112 Thirdly, if there is any inconsistency between Santow J's reasons in Hill and Brereton J's reasons in Honest Remark, the latter should be preferred. Indeed, it can reasonably be inferred from the reasons for judgment in Hill that there was no dispute before Santow J as to the propriety of the new liquidator investigating the conduct of the existing liquidator as deed administrator.
113 Justice Brereton's reasons are strengthened by the current statutory regime for the supervision of administrators and liquidators under the IPS. As has been noted above, the Court's specific powers of supervision in the IPS, such as to inquire into the conduct of external administrators (ss 90-5 and 90-10) and to appoint a reviewing liquidator to investigate matters relating to the external administration of a company (s 90-23(6)), apply equally to both liquidators and administrators. The availability of these alternative statutory remedies for the supervision of the conduct of administrators and liquidators reinforces Brereton J's strong observations that SPLs should not be appointed to circumvent "the ordinary and proper procedures for supervision of liquidators, and the protections that attend them" (at [61]).
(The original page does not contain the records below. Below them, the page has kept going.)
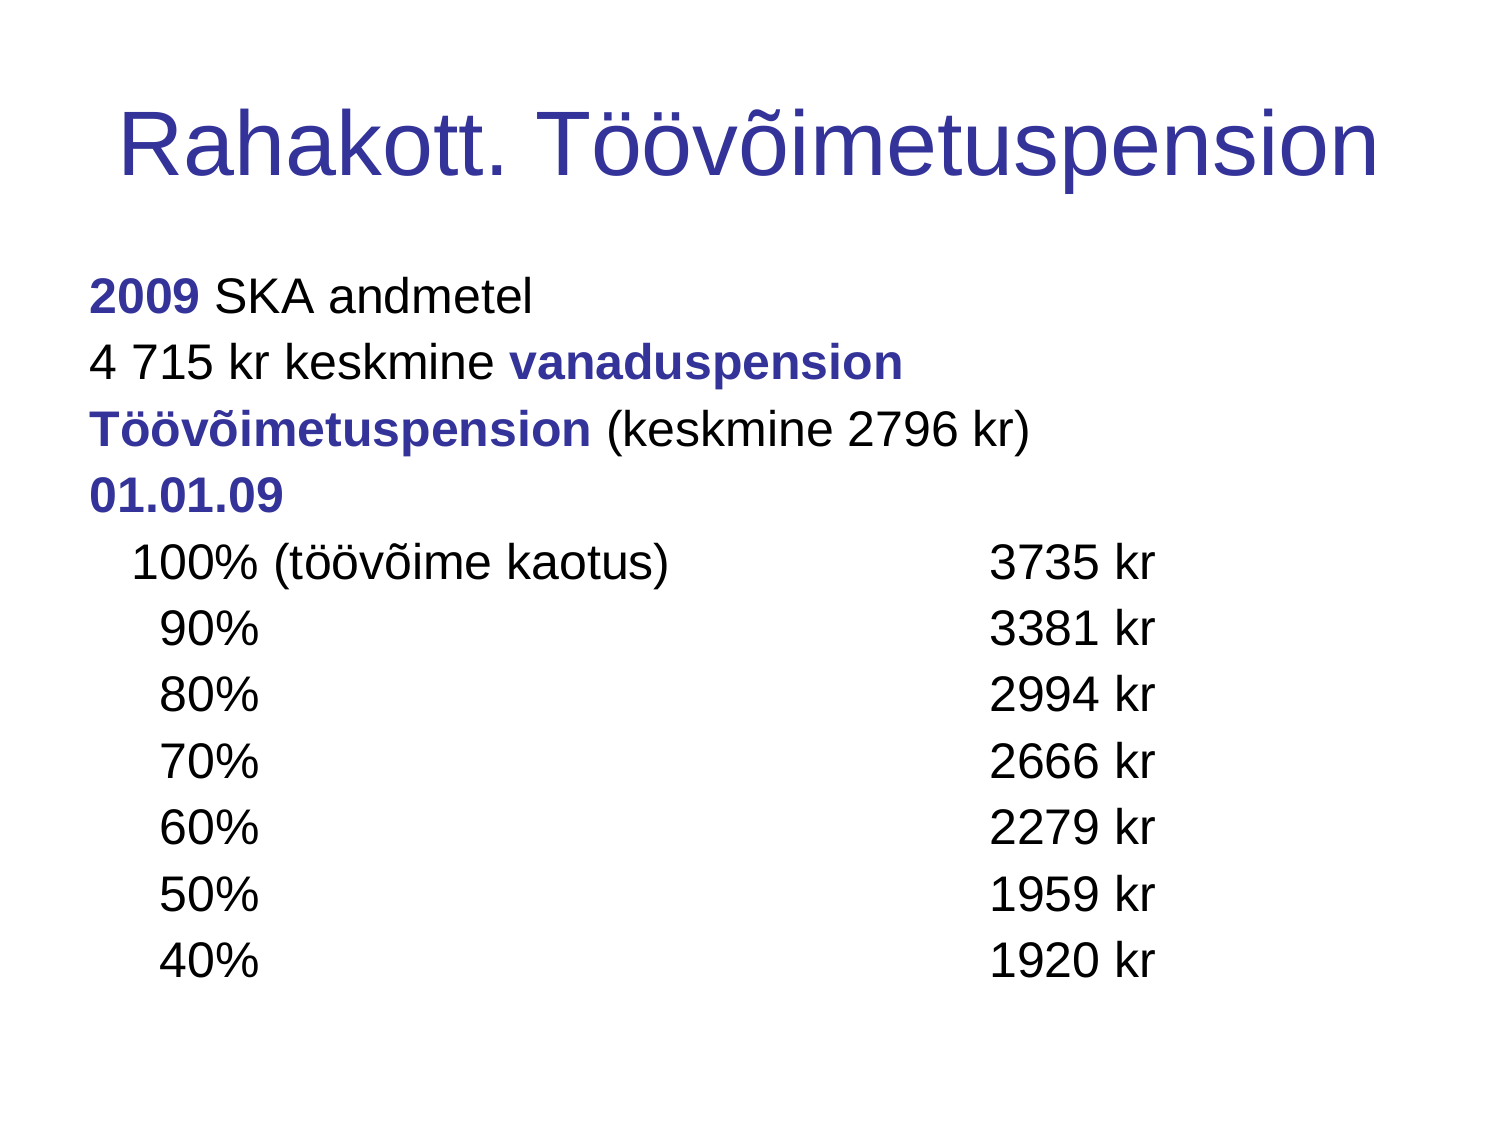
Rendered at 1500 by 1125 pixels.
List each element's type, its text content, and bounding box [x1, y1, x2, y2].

list 2009 SKA andmetel 4 715 kr keskmine vanaduspension Töövõimetuspension (keskmine 2796 kr) 01.01.09 100% (töövõime kaotus) 3735 kr 90% 3381 kr 80% 2994 kr 70% 2666 kr 60% 2279 kr 50% 1959 kr 40% 1920 kr [75, 262, 1426, 1005]
title Rahakott. Töövõimetuspension [75, 45, 1426, 233]
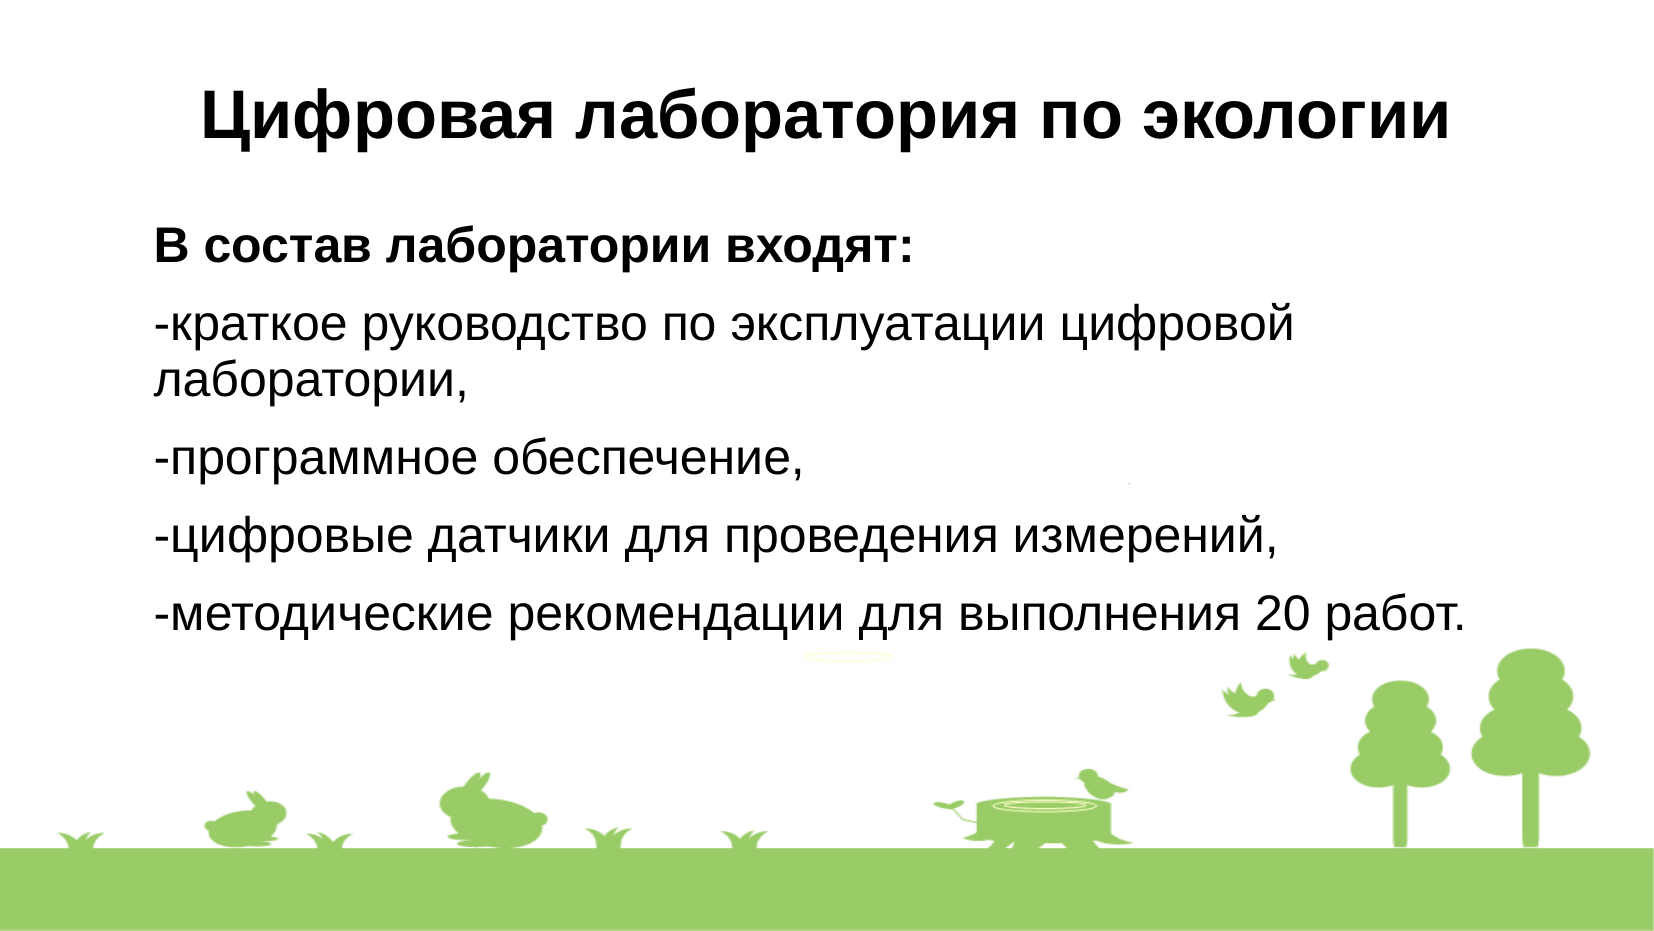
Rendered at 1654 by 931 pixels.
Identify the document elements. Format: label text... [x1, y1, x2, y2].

picture [0, 0, 1654, 931]
list В состав лаборатории входят: -краткое руководство по эксплуатации цифровой лаборатории, -программное обеспечение, -цифровые датчики для проведения измерений, -методические рекомендации для выполнения 20 работ. [82, 217, 1571, 758]
title Цифровая лаборатория по экологии [82, 37, 1571, 193]
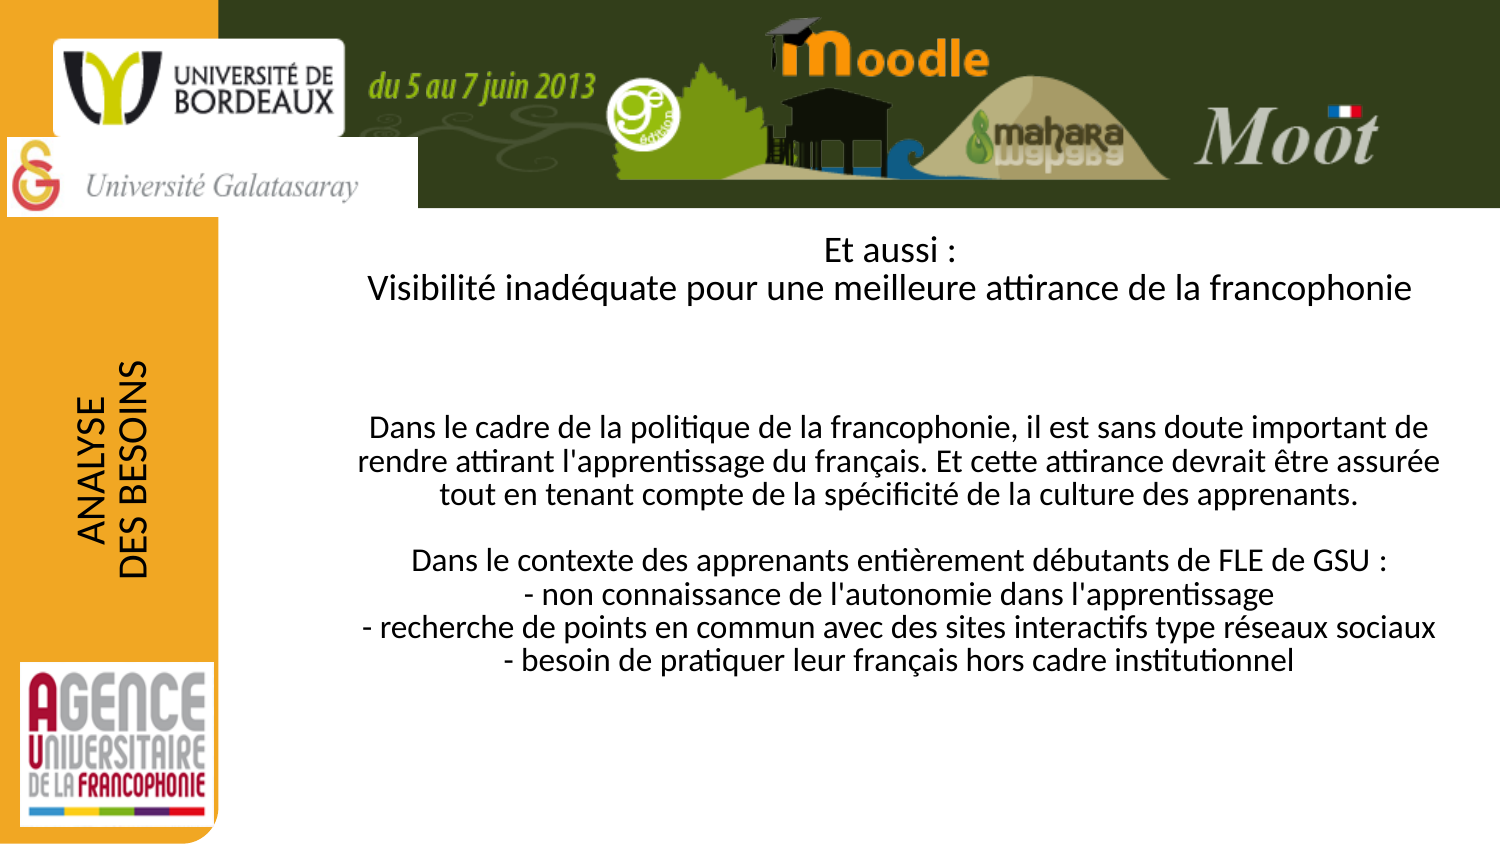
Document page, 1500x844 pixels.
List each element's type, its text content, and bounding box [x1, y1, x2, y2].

114 Courts have jealously guarded and protected their supervisory jurisdiction over liquidators, in particular by not permitting proceedings to be brought against a liquidator without the Court's leave (see Aardwolf Industries LLC v Riad Tayeh [2020] NSWSC 299 at [81]-[89] per Rees J and the authorities cited therein). This requirement reflects the Court's concern to ensure liquidators can carry out their official functions without undue encumbrance and as a means by which the Court can protect its own processes for the supervision of liquidators (see Eighty Second Agenda Pty Ltd v Handberg [2014] VSC 665 at [18]-[22] per Croft J).
115 In what can aptly be described as the uniform code established by the IPS, the supervisory jurisdiction of Courts over liquidators has been extended over all forms of external administration. As such, there is no reason of policy or principle to draw the distinction urged by the plaintiffs here. This Court does not have the power under s 90-15 of the IPS to appoint a SPL to investigate the conduct of the incumbent liquidator either as liquidator or in a previous role as voluntary or deed administrator.
116 For these reasons, the plaintiffs' primary claim for the appointment of an SPL must fail.